One Tank Trips: Visit the Baseball Heritage Museum at League Park in Cleveland


CLEVELAND (WJW) — As if frozen in time on East 66th and Lexington in Cleveland, you’ll find the original ballpark the Indians used to play at in the early 1900s.

“We are so fortunate to have the property here because many cities do not have the property of the old-time ballpark that dates back a hundred years,” said Bob Shepherd of the Baseball Heritage Museum.

Today, the original ticket house and field have been restored and are now the home of the Baseball Heritage Museum.

WJW photo

“We have a lot of artifacts and memorabilia from old-time baseball, starting from the Cleveland Spiders of the 1890’s and then in 1915 they became the Cleveland Indians,” Shepherd said.

What is really special about the museum is that not only does it pay tribute to our beloved Indians, it tells the story of early baseball, including the Negro Leagues.

“Highlighted on the back wall here we honor the Negro Leagues, including the Cleveland Buckeyes that played here from 1942 to 1950 and we honor their championship in 1945,” Shepherd said.

The museum has so much to see, even the Women’s Leagues, which started in 1943 are highlighted.

“We have a pennant, programs, equipment, ball gloves, photographs, a home plate signed by many of the women that played in the league,” Shepherd said.

Visiting the museum takes you back to a simpler time. So many greats played here it’s hard to imagine. And yes, Babe Ruth was one of them. He loved playin in this park. Many of his 715 homeruns ended up in neighborhood yards or bouncing on the streets.

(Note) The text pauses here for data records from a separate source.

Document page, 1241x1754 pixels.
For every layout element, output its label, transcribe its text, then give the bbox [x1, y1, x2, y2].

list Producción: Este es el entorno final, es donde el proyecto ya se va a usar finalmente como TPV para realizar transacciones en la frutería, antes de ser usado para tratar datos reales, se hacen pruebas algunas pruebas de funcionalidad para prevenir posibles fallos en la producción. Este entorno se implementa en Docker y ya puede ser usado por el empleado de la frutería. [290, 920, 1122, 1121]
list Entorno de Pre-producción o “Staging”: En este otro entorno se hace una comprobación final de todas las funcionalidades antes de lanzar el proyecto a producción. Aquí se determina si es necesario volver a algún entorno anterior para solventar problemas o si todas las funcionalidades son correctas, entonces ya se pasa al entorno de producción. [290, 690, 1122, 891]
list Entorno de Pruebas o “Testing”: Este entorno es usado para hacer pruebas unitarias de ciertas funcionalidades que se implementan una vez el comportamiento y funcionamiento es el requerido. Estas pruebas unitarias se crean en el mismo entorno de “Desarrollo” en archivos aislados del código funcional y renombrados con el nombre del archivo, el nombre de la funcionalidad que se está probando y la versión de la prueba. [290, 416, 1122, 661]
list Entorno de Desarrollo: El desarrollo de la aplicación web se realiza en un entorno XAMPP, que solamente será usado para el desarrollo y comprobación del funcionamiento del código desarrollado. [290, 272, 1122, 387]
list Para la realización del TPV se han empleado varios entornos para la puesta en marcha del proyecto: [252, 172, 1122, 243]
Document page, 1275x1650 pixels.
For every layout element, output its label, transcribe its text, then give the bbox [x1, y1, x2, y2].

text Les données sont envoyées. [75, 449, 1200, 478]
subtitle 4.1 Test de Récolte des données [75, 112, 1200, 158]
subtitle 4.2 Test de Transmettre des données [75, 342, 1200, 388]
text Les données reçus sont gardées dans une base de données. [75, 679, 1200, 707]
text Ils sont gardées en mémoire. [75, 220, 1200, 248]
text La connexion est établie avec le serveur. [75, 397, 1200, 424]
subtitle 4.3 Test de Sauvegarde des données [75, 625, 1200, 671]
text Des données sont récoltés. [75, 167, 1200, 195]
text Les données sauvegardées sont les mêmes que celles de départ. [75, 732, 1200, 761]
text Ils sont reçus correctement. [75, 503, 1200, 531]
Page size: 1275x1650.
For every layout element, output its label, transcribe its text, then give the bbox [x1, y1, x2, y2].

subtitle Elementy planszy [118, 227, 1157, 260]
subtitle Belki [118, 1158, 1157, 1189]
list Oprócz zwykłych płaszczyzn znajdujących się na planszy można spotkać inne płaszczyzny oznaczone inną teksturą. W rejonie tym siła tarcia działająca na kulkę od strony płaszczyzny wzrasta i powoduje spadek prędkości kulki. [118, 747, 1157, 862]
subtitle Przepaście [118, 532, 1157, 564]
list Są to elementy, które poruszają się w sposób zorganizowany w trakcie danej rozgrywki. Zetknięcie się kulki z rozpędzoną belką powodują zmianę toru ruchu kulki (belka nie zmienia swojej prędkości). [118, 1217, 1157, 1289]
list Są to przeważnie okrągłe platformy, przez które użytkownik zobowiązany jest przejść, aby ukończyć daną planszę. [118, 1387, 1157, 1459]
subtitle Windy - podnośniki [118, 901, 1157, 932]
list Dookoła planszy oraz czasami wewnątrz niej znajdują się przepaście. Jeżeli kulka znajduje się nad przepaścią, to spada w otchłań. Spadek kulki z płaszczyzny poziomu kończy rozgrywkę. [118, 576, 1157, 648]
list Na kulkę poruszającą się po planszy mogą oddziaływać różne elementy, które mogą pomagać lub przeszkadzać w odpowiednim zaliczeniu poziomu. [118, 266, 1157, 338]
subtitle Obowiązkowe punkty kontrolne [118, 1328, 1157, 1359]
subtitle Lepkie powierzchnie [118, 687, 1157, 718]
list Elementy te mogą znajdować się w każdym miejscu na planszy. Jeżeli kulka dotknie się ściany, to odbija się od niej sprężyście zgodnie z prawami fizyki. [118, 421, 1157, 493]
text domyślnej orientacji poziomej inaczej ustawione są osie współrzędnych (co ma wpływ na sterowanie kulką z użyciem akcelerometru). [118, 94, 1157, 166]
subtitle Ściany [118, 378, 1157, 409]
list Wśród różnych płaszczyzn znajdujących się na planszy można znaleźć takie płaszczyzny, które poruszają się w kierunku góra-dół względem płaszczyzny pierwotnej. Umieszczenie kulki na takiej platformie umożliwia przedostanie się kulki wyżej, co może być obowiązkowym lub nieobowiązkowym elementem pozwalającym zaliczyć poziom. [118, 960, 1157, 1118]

Home run number 426 is one of those and is in fact on display, complete with Ruth’s autograph.

“The ball landed here on Lexington Avenue,” Shepherd explained. “It was gathered up by a fan who just happened to be walking home from work. The ball club allowed him to come into the clubhouse to get the ball signed by Babe Ruth

“We welcome people to come visit us here at the Baseball Heritage Museum at League Park,” Shepherd continued. “It’s an important part of Cleveland and Northeast Ohio. It’s very historic. We are open here Friday, Saturday and Sunday.”

And the best part is, it’s just a one tank trip.